Space does not allow me even to mention my writing, publishing and mentoring friends, like OUP’s Florence Waeni and Pasomi Mucha, One Planet’s Kithusi Mulonzya and AMKA’s Lydia Gaitirira, who is also a former colleague at KU.

Even my dear editors from the Nation Media Group were there to celebrate me! Their presence related me to Counsel Alex Kipsiror, a lawyer from Eldoret, who told us that discovering me through this column had nostalgically rekindled in him the love he had always had for literature.

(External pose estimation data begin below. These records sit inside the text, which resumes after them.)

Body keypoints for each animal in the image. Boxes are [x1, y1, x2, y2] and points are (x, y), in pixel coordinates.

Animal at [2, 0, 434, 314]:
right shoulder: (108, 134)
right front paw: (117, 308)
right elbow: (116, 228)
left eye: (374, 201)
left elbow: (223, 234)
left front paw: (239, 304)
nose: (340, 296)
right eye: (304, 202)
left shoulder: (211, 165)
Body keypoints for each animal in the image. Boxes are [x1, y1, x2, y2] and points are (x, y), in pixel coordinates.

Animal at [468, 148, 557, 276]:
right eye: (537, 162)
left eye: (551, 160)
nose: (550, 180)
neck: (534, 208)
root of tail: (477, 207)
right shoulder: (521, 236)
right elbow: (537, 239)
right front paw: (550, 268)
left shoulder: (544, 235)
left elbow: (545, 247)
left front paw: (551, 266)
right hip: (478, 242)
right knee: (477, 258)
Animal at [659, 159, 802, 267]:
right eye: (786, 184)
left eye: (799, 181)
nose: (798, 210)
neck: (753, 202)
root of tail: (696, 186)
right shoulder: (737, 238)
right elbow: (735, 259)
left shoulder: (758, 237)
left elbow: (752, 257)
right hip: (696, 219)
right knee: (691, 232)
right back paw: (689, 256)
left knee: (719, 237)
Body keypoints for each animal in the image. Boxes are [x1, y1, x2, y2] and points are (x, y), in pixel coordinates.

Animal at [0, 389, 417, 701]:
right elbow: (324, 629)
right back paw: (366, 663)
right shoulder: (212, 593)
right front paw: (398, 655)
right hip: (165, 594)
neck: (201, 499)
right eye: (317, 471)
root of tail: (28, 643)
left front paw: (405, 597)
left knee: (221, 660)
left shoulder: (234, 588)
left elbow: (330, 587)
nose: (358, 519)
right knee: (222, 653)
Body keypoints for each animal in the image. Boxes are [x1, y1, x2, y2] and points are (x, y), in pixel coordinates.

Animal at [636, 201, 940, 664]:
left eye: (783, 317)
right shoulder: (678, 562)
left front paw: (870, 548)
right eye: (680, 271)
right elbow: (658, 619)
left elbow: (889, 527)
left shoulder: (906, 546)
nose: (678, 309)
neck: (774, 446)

The most endearing and surprising guest for me, however, was Prof Mohamed Abdulaziz, my own teacher in Dar es Salaam, back in the 1960s. The good professor has always been a keen supporter of my career. I told you of how he got me into Kiswahili literature by urging me to read Muyaka’s verse.

He was also instrumental in getting me to teach at KU in the 1970s. It was also at his prompting that I undertook a major literary study of the Kiswahili methali (proverb).

LOVE, LOVE, LOVE

If I love my students and they love me, even to the point of celebrating me, it is because I was loved by my teachers, and I loved them. Indeed, as I said at the celebrations, we were celebrating not only this old teacher. We were also, and primarily, rejoicing in our huge bouquet of love: love of ourselves and of one another, and the love of the positive things that we do, teaching, writing, performing, publishing, informing, advocating and, simply, being proactive, decent human beings.

Finally, do not worry if you did not get to this celebration. We enjoyed this one so much that I am sure we will be doing it again, soon. Keep an ear on the ground.